Rewrite the lines from the one with "Look at this image. Target: liver." through the end of the records, changing every "Look at this image" to "Examine this image" and leaving everything else unchanged.

— START OF Given records —

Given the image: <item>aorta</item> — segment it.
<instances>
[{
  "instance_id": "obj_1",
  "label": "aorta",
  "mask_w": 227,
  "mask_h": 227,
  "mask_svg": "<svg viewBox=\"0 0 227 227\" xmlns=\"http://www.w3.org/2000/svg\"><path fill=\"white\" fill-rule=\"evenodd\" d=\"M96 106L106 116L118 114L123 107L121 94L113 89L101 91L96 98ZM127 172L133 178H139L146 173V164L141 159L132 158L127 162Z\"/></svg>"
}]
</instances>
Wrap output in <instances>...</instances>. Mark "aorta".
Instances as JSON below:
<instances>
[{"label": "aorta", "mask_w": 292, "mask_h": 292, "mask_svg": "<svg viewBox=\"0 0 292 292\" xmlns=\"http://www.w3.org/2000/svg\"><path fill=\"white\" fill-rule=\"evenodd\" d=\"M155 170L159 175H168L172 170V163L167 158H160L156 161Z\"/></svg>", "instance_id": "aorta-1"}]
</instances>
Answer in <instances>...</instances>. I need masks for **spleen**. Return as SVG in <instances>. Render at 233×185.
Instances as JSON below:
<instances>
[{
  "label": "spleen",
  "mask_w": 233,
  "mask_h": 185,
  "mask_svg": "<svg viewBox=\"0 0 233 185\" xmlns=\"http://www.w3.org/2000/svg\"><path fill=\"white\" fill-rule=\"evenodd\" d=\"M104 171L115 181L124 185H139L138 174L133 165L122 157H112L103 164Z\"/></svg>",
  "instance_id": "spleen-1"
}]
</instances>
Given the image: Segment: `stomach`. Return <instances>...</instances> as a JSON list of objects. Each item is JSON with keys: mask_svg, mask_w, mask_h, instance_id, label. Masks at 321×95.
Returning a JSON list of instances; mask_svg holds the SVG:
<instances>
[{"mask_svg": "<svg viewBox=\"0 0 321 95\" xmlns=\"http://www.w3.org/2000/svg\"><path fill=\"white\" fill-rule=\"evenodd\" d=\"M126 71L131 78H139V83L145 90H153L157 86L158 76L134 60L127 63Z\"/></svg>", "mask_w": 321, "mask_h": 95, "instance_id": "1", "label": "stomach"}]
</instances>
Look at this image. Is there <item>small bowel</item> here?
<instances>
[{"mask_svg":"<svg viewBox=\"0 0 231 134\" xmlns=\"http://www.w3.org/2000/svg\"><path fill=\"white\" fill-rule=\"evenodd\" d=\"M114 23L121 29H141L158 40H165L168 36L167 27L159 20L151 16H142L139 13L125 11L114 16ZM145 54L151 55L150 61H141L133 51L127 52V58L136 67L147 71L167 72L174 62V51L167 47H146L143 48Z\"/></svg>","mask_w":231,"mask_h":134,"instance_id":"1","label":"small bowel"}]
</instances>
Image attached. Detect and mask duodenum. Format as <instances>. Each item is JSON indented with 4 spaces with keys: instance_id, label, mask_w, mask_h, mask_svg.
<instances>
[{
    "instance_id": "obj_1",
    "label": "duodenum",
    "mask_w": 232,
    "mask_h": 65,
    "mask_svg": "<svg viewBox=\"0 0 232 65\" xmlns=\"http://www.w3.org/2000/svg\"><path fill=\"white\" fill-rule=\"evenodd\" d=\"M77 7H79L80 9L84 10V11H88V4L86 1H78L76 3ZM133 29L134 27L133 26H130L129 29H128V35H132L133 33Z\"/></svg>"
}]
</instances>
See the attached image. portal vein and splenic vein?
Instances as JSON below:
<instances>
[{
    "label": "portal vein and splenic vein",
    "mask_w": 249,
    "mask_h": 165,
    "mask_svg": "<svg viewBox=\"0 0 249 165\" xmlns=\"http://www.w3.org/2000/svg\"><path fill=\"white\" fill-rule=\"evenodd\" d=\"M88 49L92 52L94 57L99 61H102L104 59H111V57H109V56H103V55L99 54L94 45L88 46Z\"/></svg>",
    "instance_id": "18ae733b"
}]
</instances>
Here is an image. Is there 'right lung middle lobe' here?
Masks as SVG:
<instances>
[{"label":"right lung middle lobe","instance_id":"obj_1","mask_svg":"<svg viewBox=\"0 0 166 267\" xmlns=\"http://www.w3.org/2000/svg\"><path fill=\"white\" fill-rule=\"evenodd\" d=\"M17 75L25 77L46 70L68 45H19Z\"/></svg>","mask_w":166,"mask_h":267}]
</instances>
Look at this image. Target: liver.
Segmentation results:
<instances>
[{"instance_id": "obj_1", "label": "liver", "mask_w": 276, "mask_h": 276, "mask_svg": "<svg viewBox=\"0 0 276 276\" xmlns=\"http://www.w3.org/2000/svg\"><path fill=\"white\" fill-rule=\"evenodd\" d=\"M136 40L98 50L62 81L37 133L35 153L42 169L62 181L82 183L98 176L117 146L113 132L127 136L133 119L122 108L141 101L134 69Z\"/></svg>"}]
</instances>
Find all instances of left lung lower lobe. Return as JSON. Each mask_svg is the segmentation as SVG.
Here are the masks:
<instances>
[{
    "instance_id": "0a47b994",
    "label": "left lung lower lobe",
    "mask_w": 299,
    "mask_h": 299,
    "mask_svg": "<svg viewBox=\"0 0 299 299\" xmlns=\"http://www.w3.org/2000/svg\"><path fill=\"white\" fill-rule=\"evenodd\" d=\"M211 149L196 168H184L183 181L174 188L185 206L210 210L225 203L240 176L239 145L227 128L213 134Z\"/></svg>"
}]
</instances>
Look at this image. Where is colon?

— END OF Given records —

◆ Result of this exercise ◆
Examine this image. Target: liver.
Segmentation results:
<instances>
[{"instance_id": "obj_1", "label": "liver", "mask_w": 276, "mask_h": 276, "mask_svg": "<svg viewBox=\"0 0 276 276\" xmlns=\"http://www.w3.org/2000/svg\"><path fill=\"white\" fill-rule=\"evenodd\" d=\"M136 40L98 50L62 81L37 133L35 153L42 169L62 181L82 183L98 176L117 146L113 132L127 136L133 119L122 108L141 101L134 69Z\"/></svg>"}]
</instances>
Find all instances of left lung lower lobe. Return as JSON. Each mask_svg is the segmentation as SVG.
Here are the masks:
<instances>
[{
    "instance_id": "0a47b994",
    "label": "left lung lower lobe",
    "mask_w": 299,
    "mask_h": 299,
    "mask_svg": "<svg viewBox=\"0 0 299 299\" xmlns=\"http://www.w3.org/2000/svg\"><path fill=\"white\" fill-rule=\"evenodd\" d=\"M211 149L196 168H184L183 181L174 188L185 206L210 210L225 203L240 176L239 145L227 128L213 134Z\"/></svg>"
}]
</instances>
Examine this image. Where is colon?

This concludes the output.